(Items from a data source)
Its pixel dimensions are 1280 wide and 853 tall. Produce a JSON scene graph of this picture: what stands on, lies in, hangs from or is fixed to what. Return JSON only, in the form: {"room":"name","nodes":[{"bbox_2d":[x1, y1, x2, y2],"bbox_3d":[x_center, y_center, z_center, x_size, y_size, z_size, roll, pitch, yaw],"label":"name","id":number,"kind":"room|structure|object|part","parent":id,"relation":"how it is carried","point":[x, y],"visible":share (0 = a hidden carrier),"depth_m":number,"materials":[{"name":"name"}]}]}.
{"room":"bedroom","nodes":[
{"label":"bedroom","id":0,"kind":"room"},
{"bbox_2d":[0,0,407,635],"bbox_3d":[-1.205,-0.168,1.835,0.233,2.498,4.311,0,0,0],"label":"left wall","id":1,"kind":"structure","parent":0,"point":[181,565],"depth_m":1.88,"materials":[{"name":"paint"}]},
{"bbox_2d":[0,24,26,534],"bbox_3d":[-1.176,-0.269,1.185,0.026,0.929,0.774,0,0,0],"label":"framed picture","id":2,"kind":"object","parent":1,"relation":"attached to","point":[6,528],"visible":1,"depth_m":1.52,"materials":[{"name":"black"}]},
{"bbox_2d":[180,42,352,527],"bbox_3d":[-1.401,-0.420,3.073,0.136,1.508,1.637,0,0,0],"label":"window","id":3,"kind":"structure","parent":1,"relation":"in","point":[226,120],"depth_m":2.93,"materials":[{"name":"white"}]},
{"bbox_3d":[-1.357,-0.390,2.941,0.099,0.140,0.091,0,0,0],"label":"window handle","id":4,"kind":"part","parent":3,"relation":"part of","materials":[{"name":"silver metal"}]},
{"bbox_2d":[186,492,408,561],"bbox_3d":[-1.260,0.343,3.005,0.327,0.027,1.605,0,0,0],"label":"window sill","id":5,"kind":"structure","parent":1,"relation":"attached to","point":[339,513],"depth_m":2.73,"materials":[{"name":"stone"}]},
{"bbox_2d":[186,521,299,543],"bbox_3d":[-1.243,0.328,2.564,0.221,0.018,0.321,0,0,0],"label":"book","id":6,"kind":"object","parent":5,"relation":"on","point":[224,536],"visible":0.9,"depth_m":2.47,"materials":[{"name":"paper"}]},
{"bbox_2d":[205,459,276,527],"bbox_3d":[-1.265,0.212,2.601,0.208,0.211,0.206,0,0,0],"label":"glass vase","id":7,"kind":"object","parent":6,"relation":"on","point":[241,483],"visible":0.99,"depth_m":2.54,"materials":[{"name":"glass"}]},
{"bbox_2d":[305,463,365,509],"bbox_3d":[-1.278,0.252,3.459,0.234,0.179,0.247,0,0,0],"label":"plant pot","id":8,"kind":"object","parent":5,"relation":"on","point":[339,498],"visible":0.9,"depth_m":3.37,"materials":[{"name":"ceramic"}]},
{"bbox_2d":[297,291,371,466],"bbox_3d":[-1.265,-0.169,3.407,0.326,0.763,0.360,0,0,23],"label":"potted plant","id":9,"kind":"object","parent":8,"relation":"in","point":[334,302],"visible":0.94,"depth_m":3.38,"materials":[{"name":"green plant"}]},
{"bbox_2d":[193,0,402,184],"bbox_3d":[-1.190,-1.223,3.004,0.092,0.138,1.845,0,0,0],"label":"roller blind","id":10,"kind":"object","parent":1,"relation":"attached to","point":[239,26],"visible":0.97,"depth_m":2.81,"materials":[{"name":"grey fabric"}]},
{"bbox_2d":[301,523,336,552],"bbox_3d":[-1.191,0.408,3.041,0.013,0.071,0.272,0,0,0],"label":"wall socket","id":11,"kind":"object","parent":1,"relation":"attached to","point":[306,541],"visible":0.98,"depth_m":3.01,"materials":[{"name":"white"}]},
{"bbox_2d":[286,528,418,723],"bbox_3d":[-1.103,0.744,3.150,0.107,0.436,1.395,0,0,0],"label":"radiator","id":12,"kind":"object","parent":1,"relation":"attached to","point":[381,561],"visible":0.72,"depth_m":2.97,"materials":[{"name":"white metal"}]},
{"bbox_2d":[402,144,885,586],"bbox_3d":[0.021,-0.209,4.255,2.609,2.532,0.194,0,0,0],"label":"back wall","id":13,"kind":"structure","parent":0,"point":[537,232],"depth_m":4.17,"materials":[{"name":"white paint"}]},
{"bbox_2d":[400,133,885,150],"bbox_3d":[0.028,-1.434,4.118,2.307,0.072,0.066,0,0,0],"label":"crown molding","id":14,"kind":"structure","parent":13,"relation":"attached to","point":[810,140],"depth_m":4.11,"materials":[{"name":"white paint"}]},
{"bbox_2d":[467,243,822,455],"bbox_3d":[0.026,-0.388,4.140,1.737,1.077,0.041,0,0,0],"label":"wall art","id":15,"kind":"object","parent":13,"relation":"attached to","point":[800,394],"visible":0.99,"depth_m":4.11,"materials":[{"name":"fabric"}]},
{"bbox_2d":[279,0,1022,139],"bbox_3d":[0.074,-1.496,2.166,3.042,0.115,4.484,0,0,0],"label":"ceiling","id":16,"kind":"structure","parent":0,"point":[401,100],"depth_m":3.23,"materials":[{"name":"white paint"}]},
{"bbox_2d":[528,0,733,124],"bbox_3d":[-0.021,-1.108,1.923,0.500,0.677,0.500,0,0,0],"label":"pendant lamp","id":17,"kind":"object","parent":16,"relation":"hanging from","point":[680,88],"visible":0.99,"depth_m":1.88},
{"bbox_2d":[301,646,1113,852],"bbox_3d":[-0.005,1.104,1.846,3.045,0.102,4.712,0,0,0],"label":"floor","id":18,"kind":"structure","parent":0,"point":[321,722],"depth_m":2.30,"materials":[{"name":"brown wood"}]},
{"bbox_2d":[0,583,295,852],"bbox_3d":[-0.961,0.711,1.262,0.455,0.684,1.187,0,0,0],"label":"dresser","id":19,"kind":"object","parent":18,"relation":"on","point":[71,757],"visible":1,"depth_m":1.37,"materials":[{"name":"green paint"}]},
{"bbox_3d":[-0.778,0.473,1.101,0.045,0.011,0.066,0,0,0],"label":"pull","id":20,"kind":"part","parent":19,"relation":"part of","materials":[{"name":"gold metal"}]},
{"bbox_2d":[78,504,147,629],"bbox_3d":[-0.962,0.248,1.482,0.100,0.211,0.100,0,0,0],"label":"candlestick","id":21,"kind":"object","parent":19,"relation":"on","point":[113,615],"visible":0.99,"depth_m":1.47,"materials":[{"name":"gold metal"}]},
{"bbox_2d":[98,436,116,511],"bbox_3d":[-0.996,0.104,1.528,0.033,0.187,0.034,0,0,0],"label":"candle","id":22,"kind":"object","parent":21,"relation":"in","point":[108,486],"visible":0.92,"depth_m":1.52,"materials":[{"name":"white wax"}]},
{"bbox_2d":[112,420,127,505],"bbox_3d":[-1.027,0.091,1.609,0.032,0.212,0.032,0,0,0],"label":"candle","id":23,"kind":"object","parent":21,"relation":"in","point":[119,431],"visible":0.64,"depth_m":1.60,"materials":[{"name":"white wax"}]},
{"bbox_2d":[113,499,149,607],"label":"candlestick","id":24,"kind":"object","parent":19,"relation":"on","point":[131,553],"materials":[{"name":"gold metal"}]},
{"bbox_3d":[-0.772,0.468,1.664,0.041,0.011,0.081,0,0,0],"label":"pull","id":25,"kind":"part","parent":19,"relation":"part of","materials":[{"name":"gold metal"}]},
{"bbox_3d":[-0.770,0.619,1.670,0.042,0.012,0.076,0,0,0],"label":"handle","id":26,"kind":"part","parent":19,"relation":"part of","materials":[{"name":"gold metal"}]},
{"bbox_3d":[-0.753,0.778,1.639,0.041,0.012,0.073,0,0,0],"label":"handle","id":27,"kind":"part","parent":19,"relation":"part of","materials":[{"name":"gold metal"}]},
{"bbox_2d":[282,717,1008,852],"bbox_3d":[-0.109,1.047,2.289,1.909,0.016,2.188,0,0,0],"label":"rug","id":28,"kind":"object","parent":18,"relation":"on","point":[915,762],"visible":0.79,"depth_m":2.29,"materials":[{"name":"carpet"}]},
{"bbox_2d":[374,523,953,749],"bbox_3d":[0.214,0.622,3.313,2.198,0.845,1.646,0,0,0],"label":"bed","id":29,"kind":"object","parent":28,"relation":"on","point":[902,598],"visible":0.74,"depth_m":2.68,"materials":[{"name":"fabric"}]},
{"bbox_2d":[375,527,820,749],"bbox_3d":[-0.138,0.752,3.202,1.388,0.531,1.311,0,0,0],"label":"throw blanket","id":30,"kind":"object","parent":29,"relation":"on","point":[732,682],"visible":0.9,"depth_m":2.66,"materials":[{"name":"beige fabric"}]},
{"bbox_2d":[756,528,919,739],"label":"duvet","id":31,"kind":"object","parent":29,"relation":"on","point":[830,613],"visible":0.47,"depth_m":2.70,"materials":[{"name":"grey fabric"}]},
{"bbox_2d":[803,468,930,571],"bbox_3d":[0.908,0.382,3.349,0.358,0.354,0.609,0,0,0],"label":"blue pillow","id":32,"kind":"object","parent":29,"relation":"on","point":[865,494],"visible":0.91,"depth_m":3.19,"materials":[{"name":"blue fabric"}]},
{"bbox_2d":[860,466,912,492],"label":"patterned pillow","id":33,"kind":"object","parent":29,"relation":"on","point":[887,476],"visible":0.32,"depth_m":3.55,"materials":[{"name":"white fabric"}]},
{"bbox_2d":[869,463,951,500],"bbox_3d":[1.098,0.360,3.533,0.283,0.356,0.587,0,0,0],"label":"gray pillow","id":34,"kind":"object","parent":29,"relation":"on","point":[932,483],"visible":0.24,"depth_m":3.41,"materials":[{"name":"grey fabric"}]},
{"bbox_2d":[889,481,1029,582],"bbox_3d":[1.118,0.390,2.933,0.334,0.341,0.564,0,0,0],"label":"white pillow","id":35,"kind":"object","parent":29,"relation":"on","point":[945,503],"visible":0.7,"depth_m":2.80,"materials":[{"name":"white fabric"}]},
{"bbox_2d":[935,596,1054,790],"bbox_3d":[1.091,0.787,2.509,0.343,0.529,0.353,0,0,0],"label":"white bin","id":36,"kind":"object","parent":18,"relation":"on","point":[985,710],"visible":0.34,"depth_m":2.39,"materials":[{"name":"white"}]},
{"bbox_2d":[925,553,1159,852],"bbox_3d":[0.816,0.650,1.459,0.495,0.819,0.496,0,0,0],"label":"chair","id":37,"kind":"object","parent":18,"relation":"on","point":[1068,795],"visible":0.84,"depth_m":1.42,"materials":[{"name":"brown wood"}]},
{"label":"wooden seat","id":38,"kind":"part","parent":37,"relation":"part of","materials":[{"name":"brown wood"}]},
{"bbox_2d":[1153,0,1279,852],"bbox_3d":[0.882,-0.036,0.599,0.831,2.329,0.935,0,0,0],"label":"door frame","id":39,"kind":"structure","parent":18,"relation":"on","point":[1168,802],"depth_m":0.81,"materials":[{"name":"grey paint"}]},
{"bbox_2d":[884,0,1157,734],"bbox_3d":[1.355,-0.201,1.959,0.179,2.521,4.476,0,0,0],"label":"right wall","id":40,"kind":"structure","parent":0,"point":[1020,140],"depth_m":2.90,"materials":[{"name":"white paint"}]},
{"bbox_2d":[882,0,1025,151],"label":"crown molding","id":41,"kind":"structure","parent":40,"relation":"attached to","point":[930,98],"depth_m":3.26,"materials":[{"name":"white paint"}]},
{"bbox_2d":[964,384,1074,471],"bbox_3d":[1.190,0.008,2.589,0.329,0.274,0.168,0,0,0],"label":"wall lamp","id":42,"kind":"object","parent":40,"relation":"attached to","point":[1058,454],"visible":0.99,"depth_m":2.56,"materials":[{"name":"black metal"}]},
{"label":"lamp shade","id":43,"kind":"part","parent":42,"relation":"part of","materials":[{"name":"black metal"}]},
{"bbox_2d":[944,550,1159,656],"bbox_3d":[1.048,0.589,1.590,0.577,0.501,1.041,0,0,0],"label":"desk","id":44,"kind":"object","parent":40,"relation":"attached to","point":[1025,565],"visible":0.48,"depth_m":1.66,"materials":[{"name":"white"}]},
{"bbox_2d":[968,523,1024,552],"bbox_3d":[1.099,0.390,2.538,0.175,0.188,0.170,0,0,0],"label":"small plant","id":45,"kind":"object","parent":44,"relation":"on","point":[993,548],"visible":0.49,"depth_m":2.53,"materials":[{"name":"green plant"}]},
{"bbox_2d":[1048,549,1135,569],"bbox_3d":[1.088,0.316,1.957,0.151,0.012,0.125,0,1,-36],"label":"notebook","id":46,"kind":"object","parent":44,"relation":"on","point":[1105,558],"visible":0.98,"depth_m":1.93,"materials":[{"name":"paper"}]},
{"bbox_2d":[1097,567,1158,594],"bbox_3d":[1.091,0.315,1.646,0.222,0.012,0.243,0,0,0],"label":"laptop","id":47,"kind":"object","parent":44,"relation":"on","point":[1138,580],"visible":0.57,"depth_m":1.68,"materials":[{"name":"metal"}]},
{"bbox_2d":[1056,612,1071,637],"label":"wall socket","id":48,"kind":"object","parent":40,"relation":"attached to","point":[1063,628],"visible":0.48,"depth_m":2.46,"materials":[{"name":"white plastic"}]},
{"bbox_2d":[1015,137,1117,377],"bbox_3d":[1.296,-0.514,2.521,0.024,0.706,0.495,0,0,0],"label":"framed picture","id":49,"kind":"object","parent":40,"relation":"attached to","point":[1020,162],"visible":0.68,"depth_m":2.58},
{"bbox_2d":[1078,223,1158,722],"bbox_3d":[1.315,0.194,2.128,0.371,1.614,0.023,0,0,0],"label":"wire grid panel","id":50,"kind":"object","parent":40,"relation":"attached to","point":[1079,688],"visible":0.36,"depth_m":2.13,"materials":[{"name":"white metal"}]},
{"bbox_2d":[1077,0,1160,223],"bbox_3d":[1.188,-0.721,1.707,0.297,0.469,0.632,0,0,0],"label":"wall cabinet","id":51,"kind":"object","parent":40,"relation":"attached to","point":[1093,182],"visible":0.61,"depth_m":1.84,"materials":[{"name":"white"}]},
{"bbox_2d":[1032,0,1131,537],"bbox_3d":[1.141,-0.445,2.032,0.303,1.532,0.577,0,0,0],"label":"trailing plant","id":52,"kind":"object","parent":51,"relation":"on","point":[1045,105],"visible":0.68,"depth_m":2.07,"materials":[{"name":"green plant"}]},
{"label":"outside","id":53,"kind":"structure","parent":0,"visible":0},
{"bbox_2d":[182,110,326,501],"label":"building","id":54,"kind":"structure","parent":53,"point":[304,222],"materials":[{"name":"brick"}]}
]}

WHAT YOU HAVE TO DO
Identify all lines in the records above with the word "candlestick".

RESPONSE AREA
{"bbox_2d":[78,504,147,629],"bbox_3d":[-0.962,0.248,1.482,0.100,0.211,0.100,0,0,0],"label":"candlestick","id":21,"kind":"object","parent":19,"relation":"on","point":[113,615],"visible":0.99,"depth_m":1.47,"materials":[{"name":"gold metal"}]},
{"bbox_2d":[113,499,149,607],"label":"candlestick","id":24,"kind":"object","parent":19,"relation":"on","point":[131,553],"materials":[{"name":"gold metal"}]},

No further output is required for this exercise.